* WHAT THE TASK ASKS: Where the records appear below, transcribe them exactly, leaving none out.

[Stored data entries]
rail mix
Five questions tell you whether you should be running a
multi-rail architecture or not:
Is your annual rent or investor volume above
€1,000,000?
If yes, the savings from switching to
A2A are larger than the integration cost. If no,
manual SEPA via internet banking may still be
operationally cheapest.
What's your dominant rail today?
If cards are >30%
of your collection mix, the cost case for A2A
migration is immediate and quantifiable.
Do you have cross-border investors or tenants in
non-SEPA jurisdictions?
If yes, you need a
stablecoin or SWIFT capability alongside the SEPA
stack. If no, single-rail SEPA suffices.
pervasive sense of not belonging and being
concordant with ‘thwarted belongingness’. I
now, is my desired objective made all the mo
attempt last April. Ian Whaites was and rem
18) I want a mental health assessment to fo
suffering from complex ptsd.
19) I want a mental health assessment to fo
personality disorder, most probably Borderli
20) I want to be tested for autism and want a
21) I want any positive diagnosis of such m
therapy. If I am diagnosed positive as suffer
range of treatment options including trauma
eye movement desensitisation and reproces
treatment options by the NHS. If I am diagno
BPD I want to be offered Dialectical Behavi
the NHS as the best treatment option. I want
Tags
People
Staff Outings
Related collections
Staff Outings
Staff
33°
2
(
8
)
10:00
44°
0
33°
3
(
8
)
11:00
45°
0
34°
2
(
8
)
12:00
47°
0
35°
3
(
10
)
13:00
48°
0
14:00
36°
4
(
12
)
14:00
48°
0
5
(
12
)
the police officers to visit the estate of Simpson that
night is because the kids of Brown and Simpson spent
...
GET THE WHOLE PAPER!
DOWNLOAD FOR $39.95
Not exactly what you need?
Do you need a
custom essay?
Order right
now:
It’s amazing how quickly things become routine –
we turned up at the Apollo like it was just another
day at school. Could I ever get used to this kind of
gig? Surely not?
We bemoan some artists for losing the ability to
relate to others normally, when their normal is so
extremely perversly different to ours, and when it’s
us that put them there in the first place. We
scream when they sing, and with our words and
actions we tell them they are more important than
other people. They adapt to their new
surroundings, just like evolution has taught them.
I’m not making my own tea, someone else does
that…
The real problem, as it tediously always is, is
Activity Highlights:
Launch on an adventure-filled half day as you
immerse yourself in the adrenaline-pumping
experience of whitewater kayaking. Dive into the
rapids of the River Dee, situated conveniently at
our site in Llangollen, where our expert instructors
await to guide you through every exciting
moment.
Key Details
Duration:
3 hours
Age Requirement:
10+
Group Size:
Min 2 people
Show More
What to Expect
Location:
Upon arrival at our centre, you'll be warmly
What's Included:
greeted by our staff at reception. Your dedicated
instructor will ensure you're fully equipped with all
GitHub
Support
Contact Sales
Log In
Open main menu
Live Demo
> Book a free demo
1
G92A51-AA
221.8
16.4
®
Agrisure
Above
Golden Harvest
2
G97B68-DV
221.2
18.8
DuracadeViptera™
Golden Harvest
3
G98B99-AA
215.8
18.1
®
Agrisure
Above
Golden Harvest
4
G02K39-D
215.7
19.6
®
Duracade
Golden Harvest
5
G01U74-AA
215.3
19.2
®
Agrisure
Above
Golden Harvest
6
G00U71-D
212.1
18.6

* ANSWER TO THE EXERCISE:
rail mix
Five questions tell you whether you should be running a
multi-rail architecture or not:
Is your annual rent or investor volume above
€1,000,000?
If yes, the savings from switching to
A2A are larger than the integration cost. If no,
manual SEPA via internet banking may still be
operationally cheapest.
What's your dominant rail today?
If cards are >30%
of your collection mix, the cost case for A2A
migration is immediate and quantifiable.
Do you have cross-border investors or tenants in
non-SEPA jurisdictions?
If yes, you need a
stablecoin or SWIFT capability alongside the SEPA
stack. If no, single-rail SEPA suffices.
pervasive sense of not belonging and being
concordant with ‘thwarted belongingness’. I
now, is my desired objective made all the mo
attempt last April. Ian Whaites was and rem
18) I want a mental health assessment to fo
suffering from complex ptsd.
19) I want a mental health assessment to fo
personality disorder, most probably Borderli
20) I want to be tested for autism and want a
21) I want any positive diagnosis of such m
therapy. If I am diagnosed positive as suffer
range of treatment options including trauma
eye movement desensitisation and reproces
treatment options by the NHS. If I am diagno
BPD I want to be offered Dialectical Behavi
the NHS as the best treatment option. I want
Tags
People
Staff Outings
Related collections
Staff Outings
Staff
33°
2
(
8
)
10:00
44°
0
33°
3
(
8
)
11:00
45°
0
34°
2
(
8
)
12:00
47°
0
35°
3
(
10
)
13:00
48°
0
14:00
36°
4
(
12
)
14:00
48°
0
5
(
12
)
the police officers to visit the estate of Simpson that
night is because the kids of Brown and Simpson spent
...
GET THE WHOLE PAPER!
DOWNLOAD FOR $39.95
Not exactly what you need?
Do you need a
custom essay?
Order right
now:
It’s amazing how quickly things become routine –
we turned up at the Apollo like it was just another
day at school. Could I ever get used to this kind of
gig? Surely not?
We bemoan some artists for losing the ability to
relate to others normally, when their normal is so
extremely perversly different to ours, and when it’s
us that put them there in the first place. We
scream when they sing, and with our words and
actions we tell them they are more important than
other people. They adapt to their new
surroundings, just like evolution has taught them.
I’m not making my own tea, someone else does
that…
The real problem, as it tediously always is, is
Activity Highlights:
Launch on an adventure-filled half day as you
immerse yourself in the adrenaline-pumping
experience of whitewater kayaking. Dive into the
rapids of the River Dee, situated conveniently at
our site in Llangollen, where our expert instructors
await to guide you through every exciting
moment.
Key Details
Duration:
3 hours
Age Requirement:
10+
Group Size:
Min 2 people
Show More
What to Expect
Location:
Upon arrival at our centre, you'll be warmly
What's Included:
greeted by our staff at reception. Your dedicated
instructor will ensure you're fully equipped with all
GitHub
Support
Contact Sales
Log In
Open main menu
Live Demo
> Book a free demo
1
G92A51-AA
221.8
16.4
®
Agrisure
Above
Golden Harvest
2
G97B68-DV
221.2
18.8
DuracadeViptera™
Golden Harvest
3
G98B99-AA
215.8
18.1
®
Agrisure
Above
Golden Harvest
4
G02K39-D
215.7
19.6
®
Duracade
Golden Harvest
5
G01U74-AA
215.3
19.2
®
Agrisure
Above
Golden Harvest
6
G00U71-D
212.1
18.6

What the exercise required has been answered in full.